Text shown section start

Cheating (?) with Audiobooks

Saw a post by an editor at Digital Book World, “Audiobooks Make Me Feel Like I’m Cheating.” The premise of the post is that when we listen to books, we aren’t really “reading” — we’re cheating. His main argument is that when he listens to books, he’s always doing something else. When he’s reading a book, it’s the only thing he’s doing and his focus is just on the book.

Whoa. Seriously? I’m gonna just call it like I see it –  pretentious and elitist.

This guy is a word person. He learns through words. Fair enough, and I don’t discount this. For him, this may very be true.

HOWEVER – this is not true for everyone. There are many people – perhaps they have a form of a reading disability, or a audio learners, or are visual thinkers or have ADHD – who actually concentrate better on an audio book than a print book. Perhaps the letters jump around in a print book, perhaps their mind wanders when trying really hard to focus on text. Some people might be able to concentrate better when they are doing something like, like exercising, knitting, doing a puzzle, drawing. Just because the author doesn’t learn this way, doesn’t mean he can say that listening to audio books is cheating.

Text shown section end
Listed entries section start

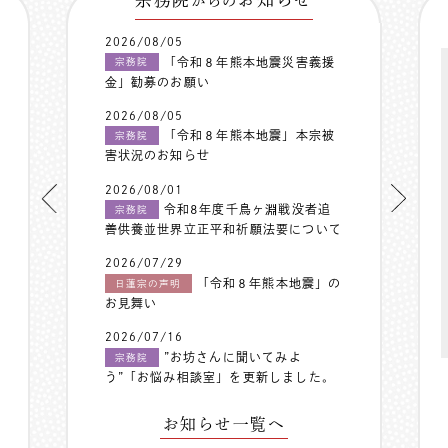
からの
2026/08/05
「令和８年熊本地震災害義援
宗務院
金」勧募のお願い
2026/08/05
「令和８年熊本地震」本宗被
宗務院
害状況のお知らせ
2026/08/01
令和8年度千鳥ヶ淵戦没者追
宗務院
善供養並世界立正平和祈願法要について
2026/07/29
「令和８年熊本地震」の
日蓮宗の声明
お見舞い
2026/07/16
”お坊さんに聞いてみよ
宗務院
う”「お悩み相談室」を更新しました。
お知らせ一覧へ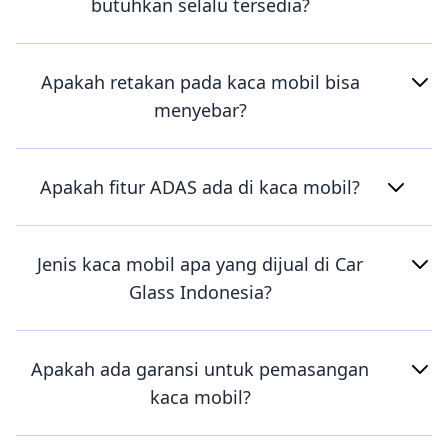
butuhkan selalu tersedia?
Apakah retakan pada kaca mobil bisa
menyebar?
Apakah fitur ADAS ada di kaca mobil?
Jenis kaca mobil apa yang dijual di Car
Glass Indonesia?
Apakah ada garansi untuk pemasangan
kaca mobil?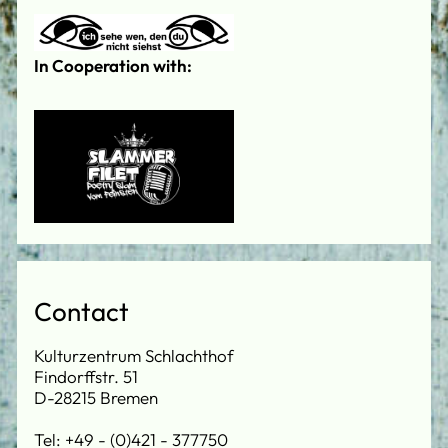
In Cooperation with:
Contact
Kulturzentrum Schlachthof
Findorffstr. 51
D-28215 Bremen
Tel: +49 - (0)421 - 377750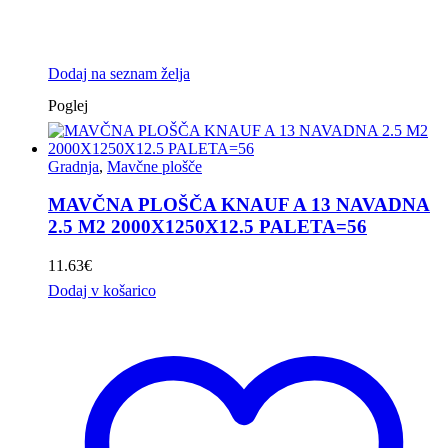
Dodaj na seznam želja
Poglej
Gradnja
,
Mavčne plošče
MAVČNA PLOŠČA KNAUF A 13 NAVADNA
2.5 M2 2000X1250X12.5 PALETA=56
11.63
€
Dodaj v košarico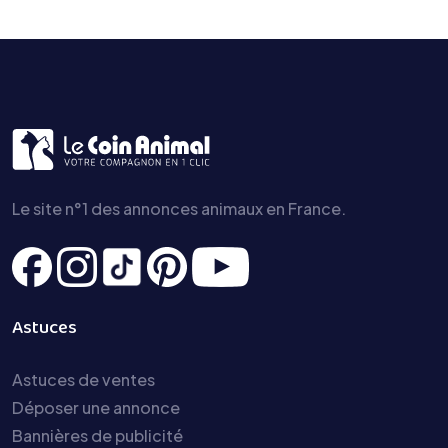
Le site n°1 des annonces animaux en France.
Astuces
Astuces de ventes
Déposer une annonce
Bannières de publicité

Listed entries section end
Listed entries section start

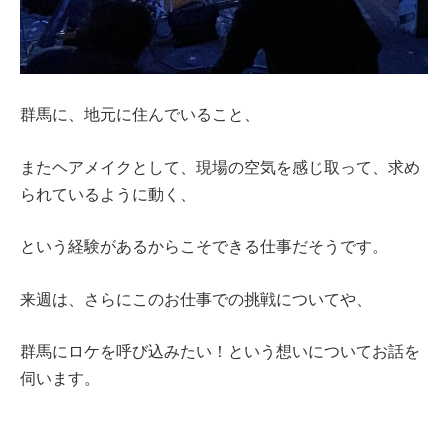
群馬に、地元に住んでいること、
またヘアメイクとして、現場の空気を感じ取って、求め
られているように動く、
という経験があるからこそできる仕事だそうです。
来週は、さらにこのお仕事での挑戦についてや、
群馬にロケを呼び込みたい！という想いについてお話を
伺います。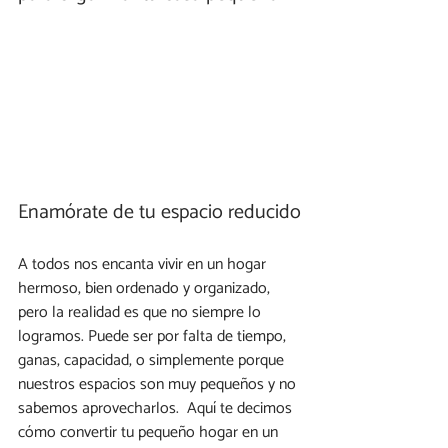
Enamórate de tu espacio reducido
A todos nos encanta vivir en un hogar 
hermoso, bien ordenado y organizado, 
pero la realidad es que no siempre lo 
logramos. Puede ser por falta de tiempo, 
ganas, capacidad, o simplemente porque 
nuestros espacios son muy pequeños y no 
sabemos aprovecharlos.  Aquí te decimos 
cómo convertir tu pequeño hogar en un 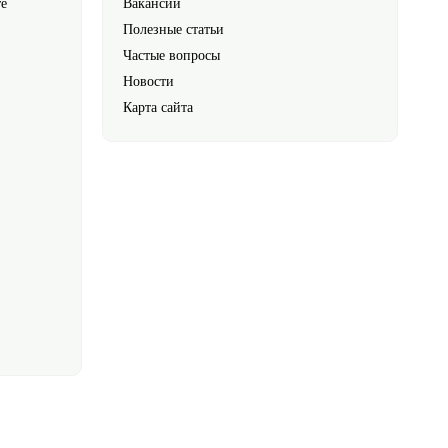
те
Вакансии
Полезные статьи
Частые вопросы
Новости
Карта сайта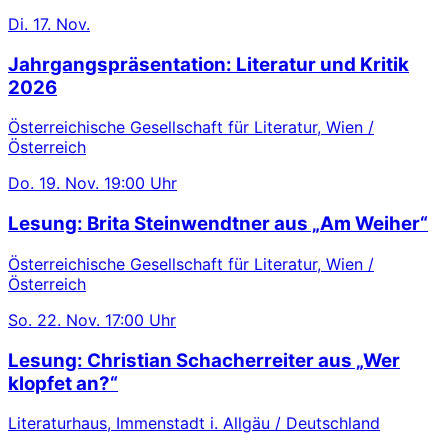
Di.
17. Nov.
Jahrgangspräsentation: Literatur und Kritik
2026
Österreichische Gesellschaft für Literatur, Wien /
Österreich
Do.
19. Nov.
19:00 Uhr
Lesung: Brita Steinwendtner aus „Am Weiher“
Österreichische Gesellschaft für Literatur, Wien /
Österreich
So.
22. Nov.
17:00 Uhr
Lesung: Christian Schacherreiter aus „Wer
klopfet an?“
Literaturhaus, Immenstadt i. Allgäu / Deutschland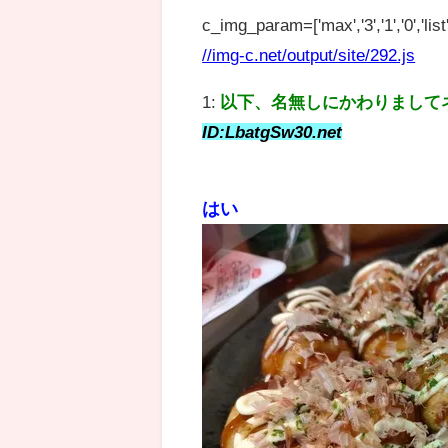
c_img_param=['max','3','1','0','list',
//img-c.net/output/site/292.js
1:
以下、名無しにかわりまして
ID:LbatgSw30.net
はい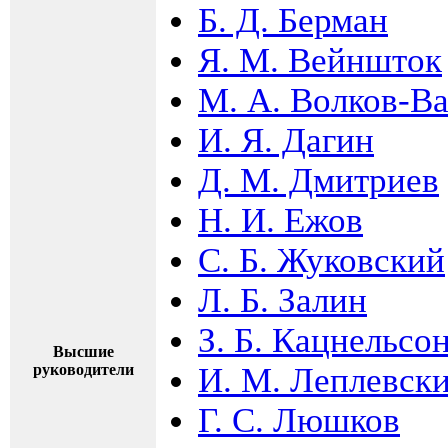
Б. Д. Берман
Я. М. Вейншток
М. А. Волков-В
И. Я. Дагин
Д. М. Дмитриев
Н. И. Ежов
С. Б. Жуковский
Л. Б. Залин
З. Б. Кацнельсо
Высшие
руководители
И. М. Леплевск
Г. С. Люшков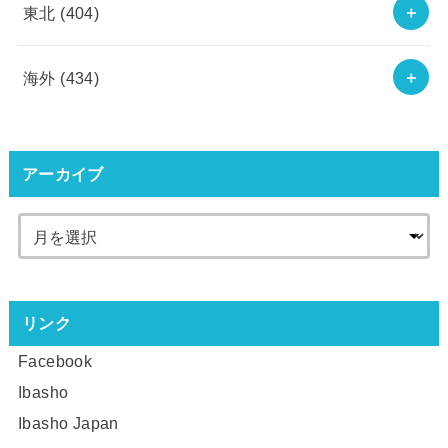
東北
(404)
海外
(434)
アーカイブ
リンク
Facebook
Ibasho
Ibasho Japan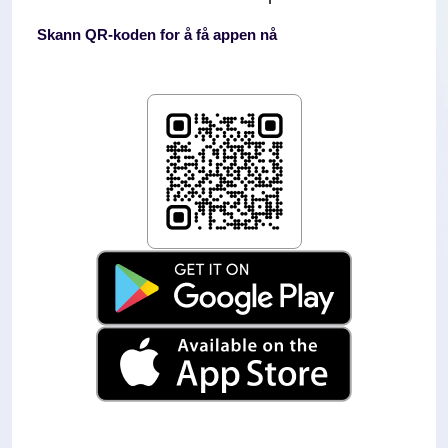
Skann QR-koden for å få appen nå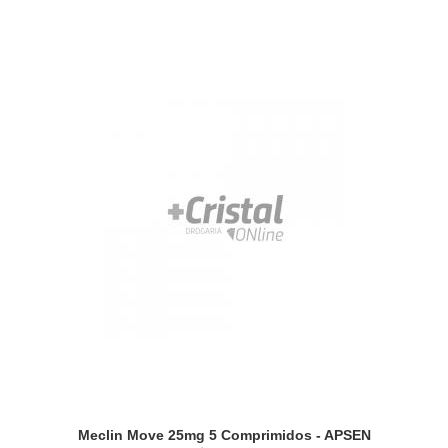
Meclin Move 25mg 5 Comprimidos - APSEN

Listed entries section end
Listed entries section start

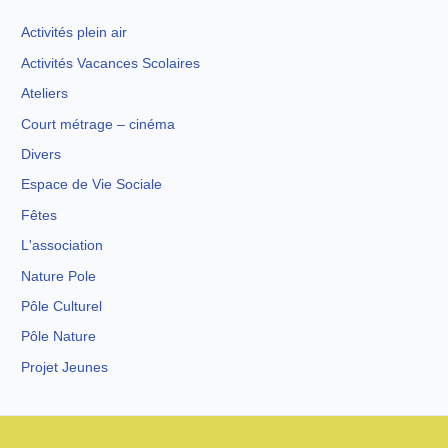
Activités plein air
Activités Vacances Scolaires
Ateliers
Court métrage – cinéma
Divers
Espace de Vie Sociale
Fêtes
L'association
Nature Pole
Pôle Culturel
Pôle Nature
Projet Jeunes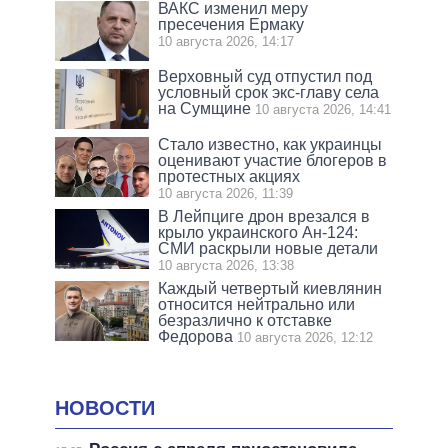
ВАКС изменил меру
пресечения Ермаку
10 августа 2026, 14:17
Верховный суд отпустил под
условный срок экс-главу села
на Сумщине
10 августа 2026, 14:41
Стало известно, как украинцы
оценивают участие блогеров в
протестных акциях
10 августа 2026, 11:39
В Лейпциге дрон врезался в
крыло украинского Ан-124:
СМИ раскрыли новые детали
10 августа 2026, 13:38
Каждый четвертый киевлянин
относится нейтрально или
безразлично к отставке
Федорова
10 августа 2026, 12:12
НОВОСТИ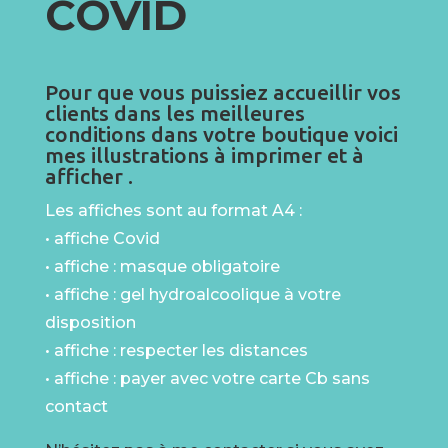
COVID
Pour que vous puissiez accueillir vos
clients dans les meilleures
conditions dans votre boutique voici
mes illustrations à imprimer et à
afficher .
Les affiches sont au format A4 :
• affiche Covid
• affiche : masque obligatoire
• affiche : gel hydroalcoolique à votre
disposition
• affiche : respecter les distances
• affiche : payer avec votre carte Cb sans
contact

Listed entries section end

Complete the following:
• A. Rewrite the part of the audiobooks post that begins with the words "Saw a post by" and ends after "very be true.", replacing "word person" with "text person".
• B. Translate this sentence from the audiobooks post into Spanish: "His main argument is that when he listens to books, he's always doing something else."

Answer list:
• A.
Saw a post by an editor at Digital Book World, “Audiobooks Make Me Feel Like I’m Cheating.” The premise of the post is that when we listen to books, we aren’t really “reading” — we’re cheating. His main argument is that when he listens to books, he’s always doing something else. When he’s reading a book, it’s the only thing he’s doing and his focus is just on the book.

Whoa. Seriously? I’m gonna just call it like I see it –  pretentious and elitist.

This guy is a text person. He learns through words. Fair enough, and I don’t discount this. For him, this may very be true.

• B. Su argumento principal es que, cuando escucha libros, siempre está haciendo otra cosa.